I’ve been in California this week (L.A. for a day, San Diego for a couple) and I’ve come away with another first. My hotel room in San Diego came complete with a bidet.
Using a toilet with a bidet is the most frightening thing I’ve ever experienced. The entire time I’m laying bricks I’m worried that there’s going to be some malfunction ending in a turd crumb trail left by me running out of the bathroom. I thought about using it, I even tricked the sensor into thinking someone was on the toilet to turn on the dryer and yes, even spray a pulsating stream of toilet water three feet out of the toilet, but I chickened out.
But who cares about my butt, what about some scenery pictures? I have three, yes, three. I’ll try to remember to take more on future trips now that I’m actually going to be updating this site, but for now, stop complaining… it’s not like you give a shit about my pictures anyways, jerk.

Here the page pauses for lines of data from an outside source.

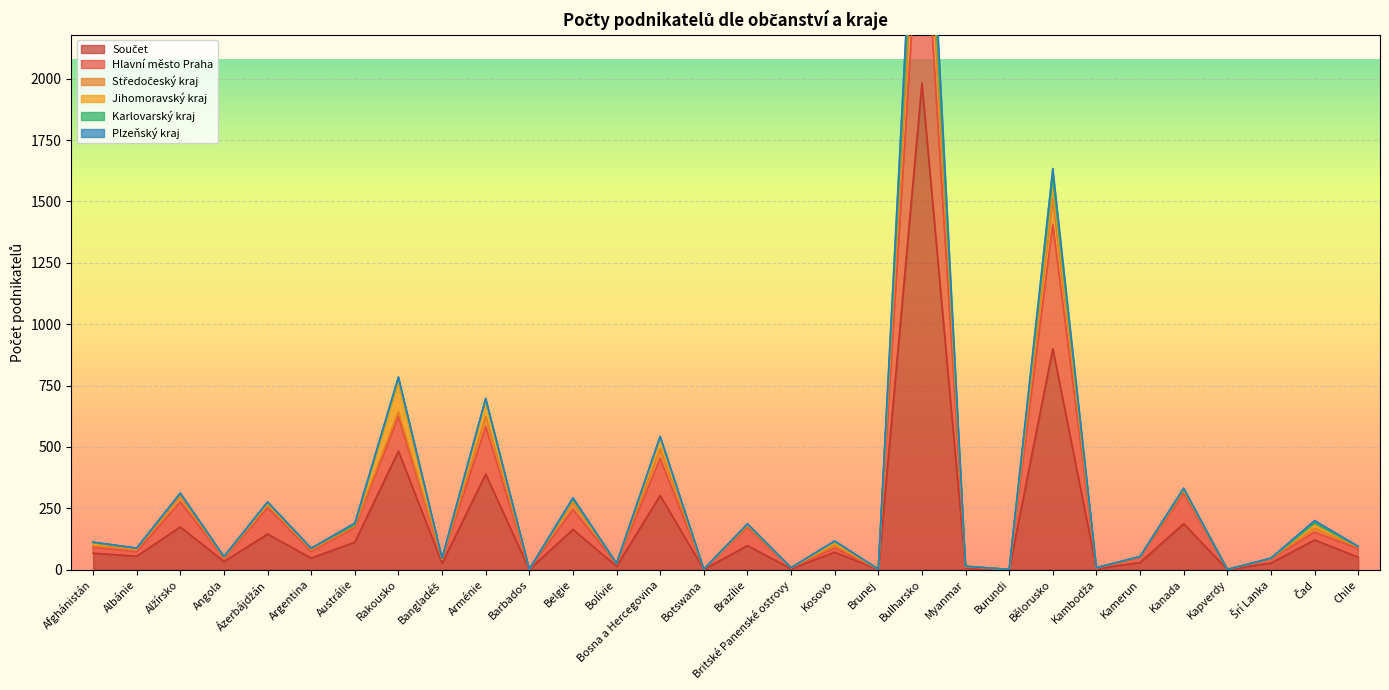

What is the label of the 2nd point from the right?

Čad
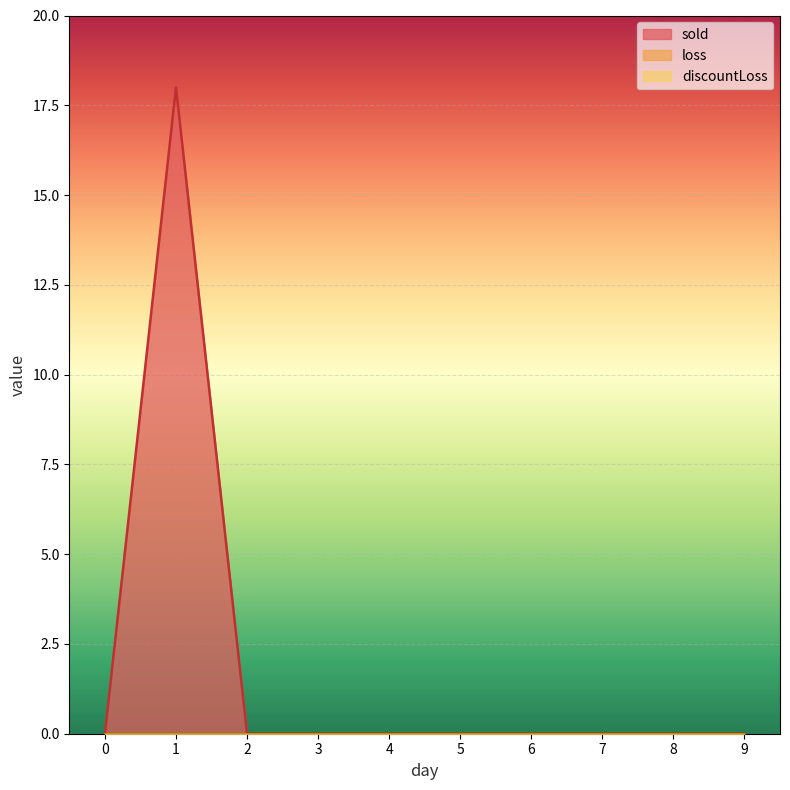

True or false: sold and loss intersect in this chart.

False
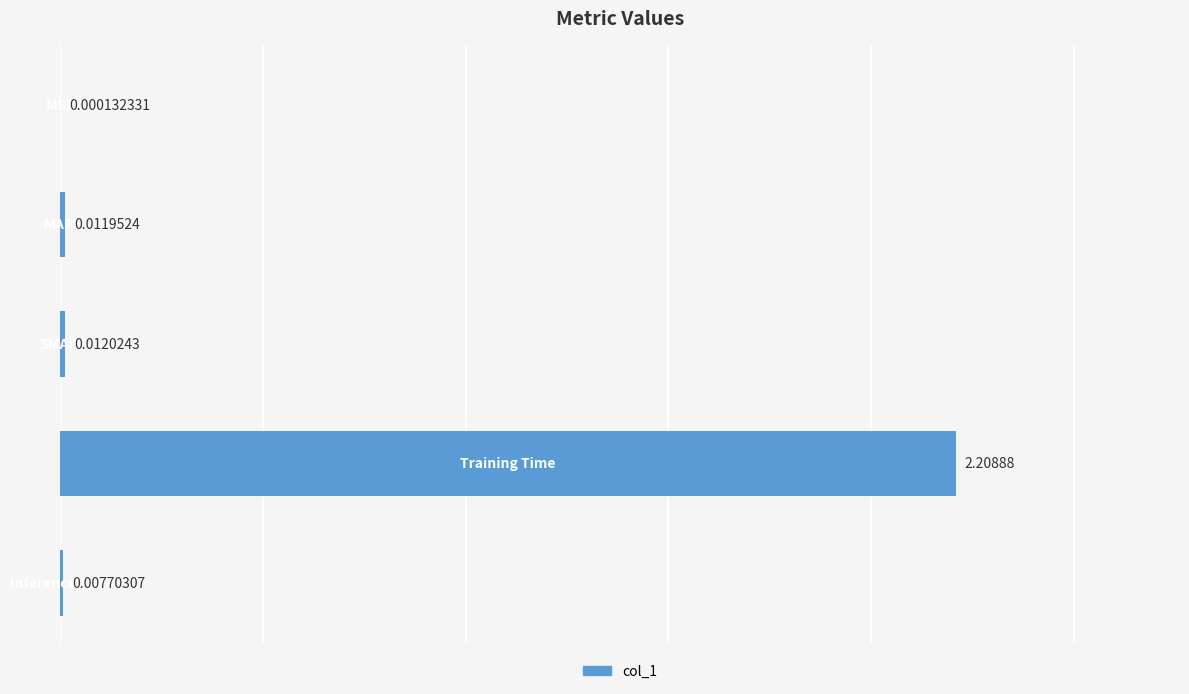

What is the sum of all values?

2.2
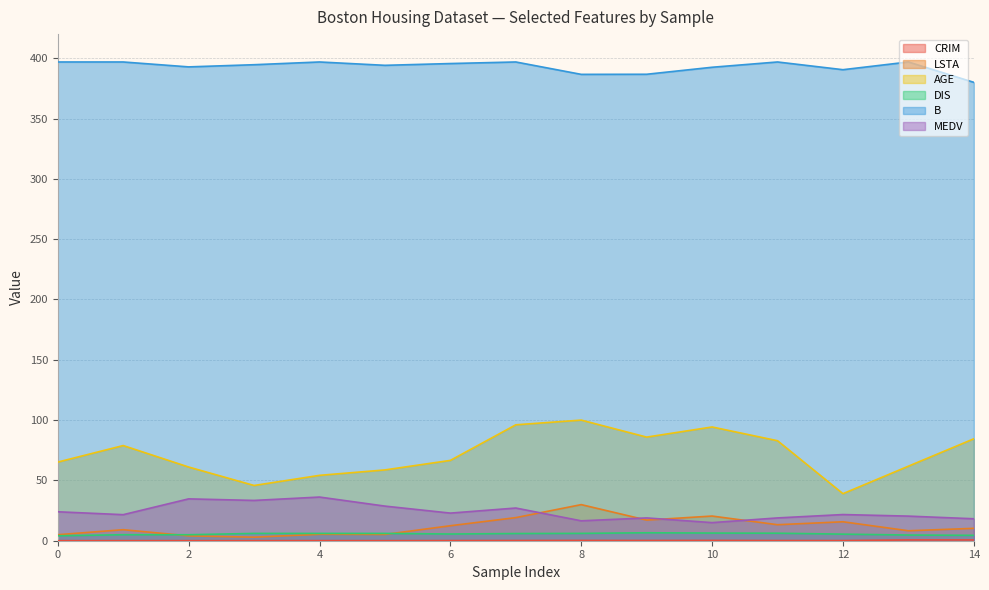

Reading left to right, extract all data points from this chart.

CRIM: 0.0=0.0	0.02731=0.0	0.02729=0.0	0.03237=0.0	0.06905=0.1	0.02985=0.0	0.08829=0.1	0.14455=0.1	0.21124=0.2	0.17004=0.2	0.22489=0.2	0.11747=0.1	0.09378=0.1	0.62976=0.6	0.63796=0.6
LSTA: 0.0=5.0	0.02731=9.1	0.02729=4.0	0.03237=2.9	0.06905=5.3	0.02985=5.2	0.08829=12.4	0.14455=19.1	0.21124=29.9	0.17004=17.1	0.22489=20.4	0.11747=13.3	0.09378=15.7	0.62976=8.3	0.63796=10.3
AGE: 0.0=65.2	0.02731=78.9	0.02729=61.1	0.03237=45.8	0.06905=54.2	0.02985=58.7	0.08829=66.6	0.14455=96.1	0.21124=100.0	0.17004=85.9	0.22489=94.3	0.11747=82.9	0.09378=39.0	0.62976=61.8	0.63796=84.5
DIS: 0.0=4.1	0.02731=5.0	0.02729=5.0	0.03237=6.1	0.06905=6.1	0.02985=6.1	0.08829=5.6	0.14455=6.0	0.21124=6.1	0.17004=6.6	0.22489=6.3	0.11747=6.2	0.09378=5.5	0.62976=4.7	0.63796=4.5
B: 0.0=396.9	0.02731=396.9	0.02729=392.8	0.03237=394.6	0.06905=396.9	0.02985=394.1	0.08829=395.6	0.14455=396.9	0.21124=386.6	0.17004=386.7	0.22489=392.5	0.11747=396.9	0.09378=390.5	0.62976=396.9	0.63796=380.0
MEDV: 0.0=24.0	0.02731=21.6	0.02729=34.7	0.03237=33.4	0.06905=36.2	0.02985=28.7	0.08829=22.9	0.14455=27.1	0.21124=16.5	0.17004=18.9	0.22489=15.0	0.11747=18.9	0.09378=21.7	0.62976=20.4	0.63796=18.2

A little sidenote, I don’t know if it was because I was farting really hard in my sleep or what, but my bed kept shaking last night here in San Diego.
Chris Johnson
Not Sent From My iPad, But I Have Two (Suck It)




Hey Chris…still LMAO…so under that quiet exterior, you are funny as hell! I want to stay at the same hotel that you did in CA! I had a bedet in DC, but the damn thing didn’t work..in the Presidential Suite…go figure! I was going to do exactly what you did and stand to the side and watch it work. hahahaha….Safe travels!